**Text section**
I drive Ford Products each week, as a new car trade driver. I think the Ford Focus is just as good, if not better in the MPG category than the Cruze. The dealers cannot even obtain a 2011 Ford Focus at this point, they are gone. Ford had Funny Money to give and the car speaks for itself. I know many Focus owners who have 120,000 miles, are stingy with maintenance and the Focus keeps on ticking. I think for the money you cannot beat the Ford Fusion, ride, economy, room, and even looks. My wife wanted to try the Chevy Cruze and I agreed, I could have gotten a much better deal at Ford, and yes they were not happy, but this is the US and we can buy whatever we want. So yes Ford really outshines Chevy, and the numbers are just in, last month Ford outsold Chevy to take the number one US Car MFG lead. Chevy's customer service is horrible, I wrote two letters and they called me and could not get the dealer to address my transmission and MPG issues. Just my two cents.


----------



## fenix (Mar 30, 2011)

DarylB said:


> Chuck Norris for sure.


im pretty sure Chuck Norris is the cruze's only REAL competitor


----------



## VictoryRed08 (Feb 16, 2011)

fenix said:


> im pretty sure Chuck Norris is the cruze's only REAL competitor


Good point, but I think Chuck Norris just wins by default.


----------



## rgblack316 (Apr 4, 2011)

Chuck Norris always wins by default.


----------



## ScottNWDW (Apr 24, 2011)

GM sponsored an event a few months ago here in Orlando at EPCOT. It was a traveling event that went around the country and at the event you could test drive several cars from several manufacturers wit no buying pressure. At the event I test drove many of thecars I was most interested in buying within, at the time, the next 6 months. After test driving...

(Dataset entries)

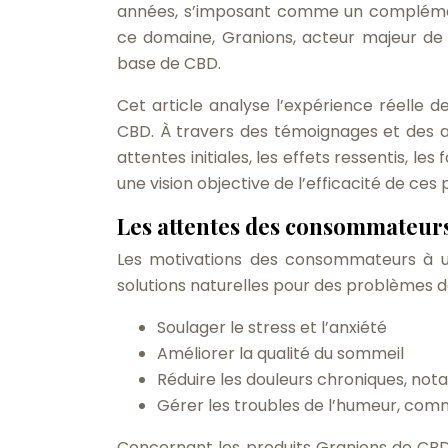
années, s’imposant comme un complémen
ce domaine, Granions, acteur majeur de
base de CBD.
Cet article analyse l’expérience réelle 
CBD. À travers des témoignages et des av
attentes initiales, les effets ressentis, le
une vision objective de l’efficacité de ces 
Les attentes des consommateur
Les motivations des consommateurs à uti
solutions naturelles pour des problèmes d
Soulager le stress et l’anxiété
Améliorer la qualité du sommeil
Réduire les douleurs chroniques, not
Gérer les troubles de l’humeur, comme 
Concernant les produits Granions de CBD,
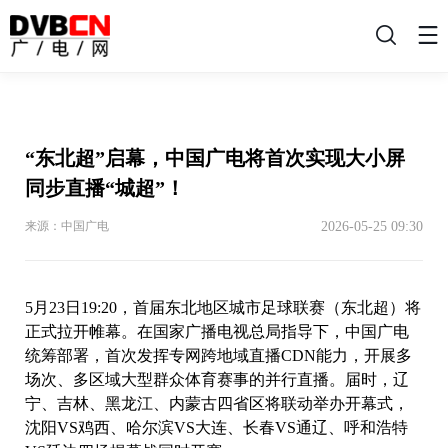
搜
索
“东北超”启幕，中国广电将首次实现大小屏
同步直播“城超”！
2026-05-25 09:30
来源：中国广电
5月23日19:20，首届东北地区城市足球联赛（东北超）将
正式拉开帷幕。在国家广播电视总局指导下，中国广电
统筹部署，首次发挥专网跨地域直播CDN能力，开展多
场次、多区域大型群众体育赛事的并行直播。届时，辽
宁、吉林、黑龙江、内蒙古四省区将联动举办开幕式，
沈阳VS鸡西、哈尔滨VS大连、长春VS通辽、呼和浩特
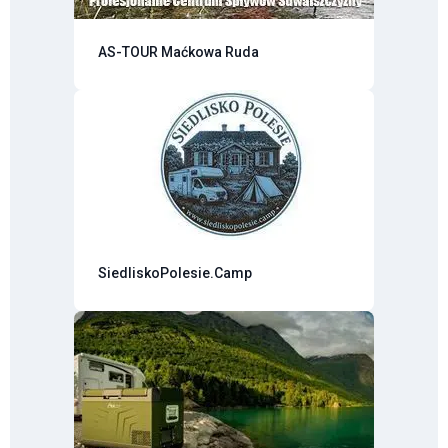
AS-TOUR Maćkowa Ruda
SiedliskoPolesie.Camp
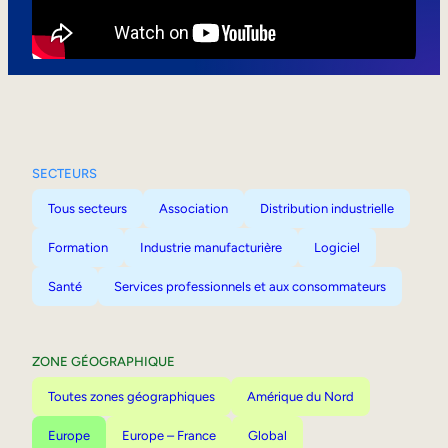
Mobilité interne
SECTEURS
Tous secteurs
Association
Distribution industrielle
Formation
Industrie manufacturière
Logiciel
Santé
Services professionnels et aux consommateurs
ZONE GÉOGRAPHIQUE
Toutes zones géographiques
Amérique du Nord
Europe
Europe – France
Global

==

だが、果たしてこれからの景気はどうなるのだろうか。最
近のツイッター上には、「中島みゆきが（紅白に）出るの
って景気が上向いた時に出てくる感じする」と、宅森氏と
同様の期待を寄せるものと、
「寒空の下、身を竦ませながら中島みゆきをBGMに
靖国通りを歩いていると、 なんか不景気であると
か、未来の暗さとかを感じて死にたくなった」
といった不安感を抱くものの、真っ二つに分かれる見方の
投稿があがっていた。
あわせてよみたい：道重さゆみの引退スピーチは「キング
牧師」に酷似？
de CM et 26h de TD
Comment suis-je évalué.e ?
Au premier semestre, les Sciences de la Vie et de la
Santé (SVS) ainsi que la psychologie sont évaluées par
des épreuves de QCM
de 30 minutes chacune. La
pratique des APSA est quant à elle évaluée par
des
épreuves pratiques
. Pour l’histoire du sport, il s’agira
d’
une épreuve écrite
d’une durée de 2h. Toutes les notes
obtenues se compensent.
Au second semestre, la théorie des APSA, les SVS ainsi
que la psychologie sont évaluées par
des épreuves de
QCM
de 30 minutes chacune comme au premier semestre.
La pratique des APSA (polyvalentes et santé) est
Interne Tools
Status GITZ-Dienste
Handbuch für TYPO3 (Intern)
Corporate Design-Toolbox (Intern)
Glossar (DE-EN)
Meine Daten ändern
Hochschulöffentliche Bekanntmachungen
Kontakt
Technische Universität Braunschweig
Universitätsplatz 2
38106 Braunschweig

**Tasks to perform**
1. Rewrite the paragraph of the car forum thread that opens "I drive Ford Products each week" as a short bulleted list that keeps its main facts.
2. According to the car forum thread, where was the GM-sponsored test-drive event held?
3. Carry the car forum thread forward from its last post.
The dataset entries are separate material with no connection to the car forum thread.

**Expected outputs**
1.
- The writer drives Ford products every week as a new car trade driver.
- The Ford Focus is rated as good as or better than the Cruze on MPG.
- Dealers can no longer get a 2011 Ford Focus.
- Many Focus owners the writer knows have reached 120,000 miles with little maintenance.
- The Ford Fusion is called unbeatable for the money in ride, economy, room and looks.
- The writer went along with the Chevy Cruze the writer's wife wanted, though Ford offered a much better deal.
- Last month Ford outsold Chevy to become the number one US carmaker.
- Chevy's customer service is called horrible: after two letters, Chevy called but could not get the dealer to address the transmission and MPG issues.

2. At EPCOT in Orlando.

3.
Ford Focus
Honda Civic
Toyota Carolla
Chevy Cruze
Chevy Aveo
Buick Regal
Hyundai Elantra

I chose the Chevy Cruze. I finally ended up getting a Chevy Cruze about 2,5 weeks ago and love it. All the other cars were nice, but there was something about the Cruze that I really liked. After the event I test drove all the cars again at various dealershios, in fact I actually test drove the Cruze 6 times before buying one. I will admit the last three test drives were just because I wanted to do because I anxious to get my new car, but still waiting for enough of a down payment and the title from my recently paid off car I was going to use as a trade in. 

The Honda, Toyota and Hyundai were all really nice, but I've always bought "American" cars and I have had good luck in the past with Chevy cars. The Buick Regal to me seemed like a Cruze with a Buick nameplate and a higher price. The Ford Focus was a close second, but I did like the OnStar features more than that Microsoft Sync thing that Ford is going with. I also felt that the Cruze felt "bigger" than the Focus.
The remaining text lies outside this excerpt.